今まで視界にも入らなかった地味なクラスメイトが、実はかなりのイケメンチャラ男だったなんてことある!?(仮)
とりあえず落ち着こう、私
ふみかは、泣きながらそのまま階段を降りて行ってしまった。
……何か、嫌なことを思い出させちゃったかな。
私は、ふみかを追いかけるために、急いで立ち上がろうと足に力をいれた。壁に手をつけば、少しなら立てそうだわ。
でも、それを橋下くんの腕が止めてくる。
「やめとけ。今話し合ってもロクな会話できねぇぞ、あれは」
「でも……」
「とりあえず、友達なら落ち着く時間は取ってあげたら?後からいくらでも話せるだろ」
「……たまには良いこと言うのね」
「おい!」
……そうね。橋下くんの言うとおりだわ。
辛い時に聞いても、話せないのは当たり前だよね。
にしても、あの先輩学校でなにしてるんだろう。なんだか、怖いよりもイラつきの方が大きくなってきた。
「あはは。橋下くん、話しやすい」
「……元気になったなら、それで良いよ」
あ、ちょっといじけてる。
彼、当たり前なんだけど、雑誌とか動画で見ている人物と全然違うな。

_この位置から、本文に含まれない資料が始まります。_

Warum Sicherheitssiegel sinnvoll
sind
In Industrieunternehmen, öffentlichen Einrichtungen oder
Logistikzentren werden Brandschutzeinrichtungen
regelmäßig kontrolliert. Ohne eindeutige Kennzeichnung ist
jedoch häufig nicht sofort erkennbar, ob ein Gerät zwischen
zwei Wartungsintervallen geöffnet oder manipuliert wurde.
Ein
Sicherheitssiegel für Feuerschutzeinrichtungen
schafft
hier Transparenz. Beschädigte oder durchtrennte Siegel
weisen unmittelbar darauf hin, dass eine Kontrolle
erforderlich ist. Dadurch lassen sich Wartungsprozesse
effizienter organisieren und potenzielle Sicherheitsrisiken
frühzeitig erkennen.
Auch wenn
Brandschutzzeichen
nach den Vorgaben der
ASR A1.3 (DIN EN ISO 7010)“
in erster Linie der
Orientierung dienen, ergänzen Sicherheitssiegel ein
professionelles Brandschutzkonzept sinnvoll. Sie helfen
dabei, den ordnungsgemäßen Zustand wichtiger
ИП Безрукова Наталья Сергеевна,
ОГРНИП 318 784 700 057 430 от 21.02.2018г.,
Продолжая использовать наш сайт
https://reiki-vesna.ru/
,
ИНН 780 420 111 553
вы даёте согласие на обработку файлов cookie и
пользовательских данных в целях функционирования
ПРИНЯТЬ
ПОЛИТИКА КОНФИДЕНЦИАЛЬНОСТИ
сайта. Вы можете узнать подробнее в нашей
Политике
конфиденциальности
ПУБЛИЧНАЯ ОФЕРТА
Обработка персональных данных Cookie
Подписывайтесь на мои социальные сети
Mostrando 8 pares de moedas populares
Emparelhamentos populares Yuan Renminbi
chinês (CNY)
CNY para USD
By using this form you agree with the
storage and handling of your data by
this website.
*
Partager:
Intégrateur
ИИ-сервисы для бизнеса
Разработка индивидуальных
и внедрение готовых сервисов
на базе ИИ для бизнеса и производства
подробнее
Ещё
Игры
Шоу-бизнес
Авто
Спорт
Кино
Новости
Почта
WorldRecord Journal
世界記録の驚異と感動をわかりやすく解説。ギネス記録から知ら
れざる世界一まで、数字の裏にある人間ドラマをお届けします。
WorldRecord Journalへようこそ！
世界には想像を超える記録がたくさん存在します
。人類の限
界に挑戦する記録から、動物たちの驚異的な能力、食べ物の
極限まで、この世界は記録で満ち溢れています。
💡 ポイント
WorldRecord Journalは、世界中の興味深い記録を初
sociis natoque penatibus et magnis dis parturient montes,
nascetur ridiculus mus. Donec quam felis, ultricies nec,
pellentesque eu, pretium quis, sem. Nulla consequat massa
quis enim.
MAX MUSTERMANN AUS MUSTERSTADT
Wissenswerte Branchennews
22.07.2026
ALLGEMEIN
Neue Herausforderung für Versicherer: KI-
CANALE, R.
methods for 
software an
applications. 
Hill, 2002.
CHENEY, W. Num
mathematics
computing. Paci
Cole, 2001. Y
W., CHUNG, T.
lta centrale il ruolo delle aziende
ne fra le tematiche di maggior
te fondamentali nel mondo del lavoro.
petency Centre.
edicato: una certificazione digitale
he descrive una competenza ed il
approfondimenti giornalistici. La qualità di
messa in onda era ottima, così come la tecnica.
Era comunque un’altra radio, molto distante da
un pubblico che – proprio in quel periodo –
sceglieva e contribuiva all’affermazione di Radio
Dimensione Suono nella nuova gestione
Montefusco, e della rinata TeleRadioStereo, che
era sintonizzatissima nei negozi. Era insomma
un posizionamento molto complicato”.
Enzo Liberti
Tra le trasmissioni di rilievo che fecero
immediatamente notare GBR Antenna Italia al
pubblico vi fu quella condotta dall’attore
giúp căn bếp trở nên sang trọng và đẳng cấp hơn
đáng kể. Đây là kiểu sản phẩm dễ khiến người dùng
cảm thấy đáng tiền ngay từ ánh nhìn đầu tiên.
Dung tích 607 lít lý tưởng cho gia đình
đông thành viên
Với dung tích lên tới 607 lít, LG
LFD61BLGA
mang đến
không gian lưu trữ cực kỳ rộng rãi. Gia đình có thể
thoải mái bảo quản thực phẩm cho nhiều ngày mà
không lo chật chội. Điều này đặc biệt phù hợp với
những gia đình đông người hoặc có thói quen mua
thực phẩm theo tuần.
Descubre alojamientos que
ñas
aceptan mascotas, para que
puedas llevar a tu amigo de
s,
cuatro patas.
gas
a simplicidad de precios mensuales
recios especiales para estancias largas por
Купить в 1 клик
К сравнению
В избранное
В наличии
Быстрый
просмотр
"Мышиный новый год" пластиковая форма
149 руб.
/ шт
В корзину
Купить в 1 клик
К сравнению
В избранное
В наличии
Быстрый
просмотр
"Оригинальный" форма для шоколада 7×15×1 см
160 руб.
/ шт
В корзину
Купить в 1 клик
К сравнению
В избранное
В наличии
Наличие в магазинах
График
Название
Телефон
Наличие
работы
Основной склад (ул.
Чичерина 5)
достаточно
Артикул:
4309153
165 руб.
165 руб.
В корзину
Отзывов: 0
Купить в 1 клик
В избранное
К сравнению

こう見ると、親しみやすい良い子だ。……口は悪いけど。
「で、さっきから言おうと思ってたんだけど顔がラメで光ってるぞ」
「……あ」
そうか!泣いてたから、アイシャドウが取れたんだ!
チークもファンデも落ちてると思う。全然気にしてなかった!
あれ?私、目を擦ってた?そしたら大惨事だわ!
「……あの、見ないでもらって良いですか」
「なんだよ今更。マスカラは取れてねえから安心しろ。パンダにはなってない」
「いや、だから見ないで欲しいんですけど……」
「ぶは!梓、おもしれぇ」
こっちは死活問題よ!
メイク取れると、顔が幼くなるから嫌なの!!
マスカラは、ウォータープルーフだから問題ないはず。……はず。
今日はライン引いてないし、アイブロウは少し落ちてもイケるはず。あーーー!今日ラメ入り使うんじゃなかった!!
「……直してくる」
「いや、五月にやってもらえよ。どうせまだ1人で動けねえだろ」
「あ、やっぱり青葉くんってメイクするんだ」
「やっぱりって……。もしかして、聞いてねえの?」
「なにが?」
前、うちに落としたメイクブラシはやっぱり青葉くんが使ってたやつだったんだ。男の人がメイクするのって、なんだか新鮮だよね。女の人がするメイクとまた違うのかな?
青葉くんくらい顔が整ってると、メイクするの楽しいだろうなあ。
青葉くんと、そういう話してみたい。
でも、メイクしてるところは見たことがない。
いつしてるんだろう?
そんなことを考えていると、橋下くんはさも当たり前のようにこう発言する。
「あいつ、学校がない時間は芸能界でメイク担当として普通に仕事してるぞ」
「……は!?え、え?まさかのプロ!?」
そっち!?
え、……そっちですか!?
趣味レベルじゃないの!?
って言うか、青葉くんって未知すぎる!
タピオカ屋さんのバイトもしてメイクの仕事もしてるって、いつ寝てるの!?宿題いつしてるの!?
私の声は、ふみかの泣き声より、下手したらチャイムの音より、渡り廊下いっぱいに響き渡った。
「そこまで驚かれるとなんか恥ずかしいんだけど……」
「!?」
しかも、ちょうど青葉くんが背後にいるじゃないの。
振り向くと、少しだけ頬を赤くした彼が立っていた。その肩には、いつもの黒いリュックが背負われている。
そんな顔されると、こっちも恥ずかしいです……。